Current Status of US Nuclear Plants
In the US, as of November 2015, 100 commercial nuclear reactors are currently licensed to operate.
They provide about 20% of the nation’s power. Exelon, which owns 15 nuclear plants, serves about 10 million customers. Entergy, the second-largest generator, has approximately 30 gigawatts of electric generating capacity. These two companies account for about one quarter of US nuclear power.
Most US plants have overrun their construction costs substantially and have taken years longer to come online than the industry proposals initially estimated. In fact, Clinton’s final construction cost of $4.25 billion ($8.85 billion today) ran nearly 1,000% over the original budget of $430 million, and the plant was completed seven years behind schedule. The meltdowns at Fukushima in 2011 and subsequent safety retrofits worldwide have also impacted the bottom line.

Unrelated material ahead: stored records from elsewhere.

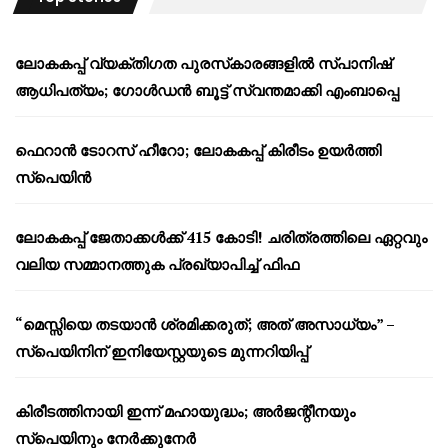
ലോകകപ്പ് വ്യക്തിഗത പുരസ്‌കാരങ്ങളിൽ സ്പാനിഷ്
ആധിപത്യം; ഗോൾഡൻ ബൂട്ട് സ്വന്തമാക്കി എംബാപ്പെ
ഫെറാൻ ടോറസ് ഹീറോ; ലോകകപ്പ് കിരീടം ഉയർത്തി
സ്പെയിൻ
ലോകകപ്പ് ജേതാക്കൾക്ക് 415 കോടി! ചരിത്രത്തിലെ ഏറ്റവും
വലിയ സമ്മാനത്തുക പ്രഖ്യാപിച്ച് ഫിഫ
“മെസ്സിയെ തടയാൻ ശ്രമിക്കരുത്; അത് അസാധ്യം” –
സ്പെയിനിന് ഇനിയേസ്റ്റയുടെ മുന്നറിയിപ്പ്
കിരീടത്തിനായി ഇന്ന് മഹായുദ്ധം; അർജന്റീനയും
സ്പെയിനും നേർക്കുനേർ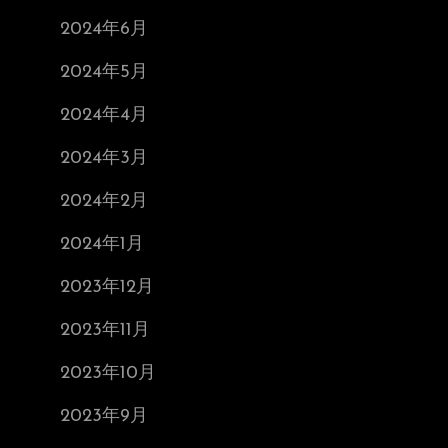
2024年6月
2024年5月
2024年4月
2024年3月
2024年2月
2024年1月
2023年12月
2023年11月
2023年10月
2023年9月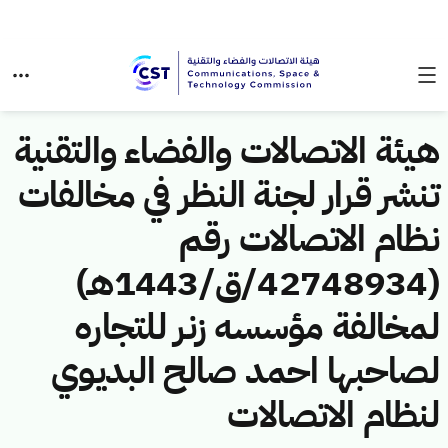
هيئة الاتصالات والفضاء والتقنية
تنشر قرار لجنة النظر في مخالفات
نظام الاتصالات رقم
(42748934/ق/1443هـ)
لمخالفة مؤسسه زنر للتجاره
لصاحبها احمد صالح البديوي
لنظام الاتصالات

Overall, says the US Nuclear Regulatory Commission, five American plants have been shut down in the past decade. These include Entergy’s 40+ year veteran Vermont Yankee plant. A total of 19 US nuclear reactors on the east, Gulf, and west coastal and Great Lakes areas are decommissioning. (See the full list and map here.) About 25% of US reactors have been reported to have operating expenses that render them cost-ineffective and noncompetitive at current rates for electric generation.
Recently, the Kewaunee and Crystal River reactors have closed. By 2020, Fort Calhoun, Fitzpatrick, Clinton, Quad Cities, Oyster Creek, and Pilgrim will soon be on the chopping block. Within the next decade, the US could lose several more reactors. Diablo Canyon, Indian Point, Ginna, FitzPatrick, Three Mile Island, Davis Besse, and Pilgrim all have pressing issues.

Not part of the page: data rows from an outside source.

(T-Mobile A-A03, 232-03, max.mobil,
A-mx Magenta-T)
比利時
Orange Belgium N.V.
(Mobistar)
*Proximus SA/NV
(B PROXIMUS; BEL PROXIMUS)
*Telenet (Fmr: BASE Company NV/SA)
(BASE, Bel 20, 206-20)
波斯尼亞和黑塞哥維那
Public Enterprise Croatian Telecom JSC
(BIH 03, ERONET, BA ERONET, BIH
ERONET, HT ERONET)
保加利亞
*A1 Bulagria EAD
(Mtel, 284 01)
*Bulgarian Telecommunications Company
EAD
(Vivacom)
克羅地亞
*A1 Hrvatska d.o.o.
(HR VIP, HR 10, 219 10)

No commercial plants have been built in this country during the past 20 years. Eight have remained “under construction” during this time. These are mostly in the South, which still retains a protective regulatory environment. Only two are already scheduled to come online. In 2015, TVA Bellefonte ceased construction.

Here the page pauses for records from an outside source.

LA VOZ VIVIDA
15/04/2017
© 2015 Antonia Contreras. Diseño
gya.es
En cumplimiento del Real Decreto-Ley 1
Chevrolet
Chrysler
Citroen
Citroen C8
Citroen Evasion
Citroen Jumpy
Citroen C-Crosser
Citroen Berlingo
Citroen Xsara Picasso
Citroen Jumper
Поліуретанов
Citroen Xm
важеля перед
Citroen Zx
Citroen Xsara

And decommissioning involves even greater expenses in the short term than keeping unprofitable plants afloat. Some of this huge expense (including the vital component of all project management, which the NRC’s Office of Nuclear Material Safety and Safeguards carries out) involves using more public funds.
Finally, an increasing number of plants have already exceeded their design lifetimes. Many have received operating extensions from US nuclear regulators. This practice raises questions of outdated control systems and heavy capital expenditures to replace worn equipment. At least 35 US reactors are 40 years old or older, with several only short years behind. The decision will have to be made whether to spend the money to refurbish or close these.
Meanwhile, following the hot debate over a repository at Yucca Mountain, the country still has no designated nuclear storage facilities. Spent nuclear fuel continues accumulating onsite at existing plants in “temporary” fuel pools or security-vulnerable short-term waste casks. In some cases, this storage may begin to preclude other uses, including potential improvements or plant extensions, at existing nuclear land. Also, a spent fuel pool fire could reportedly make an area 60 times larger than that of the Chernobyl accident uninhabitable.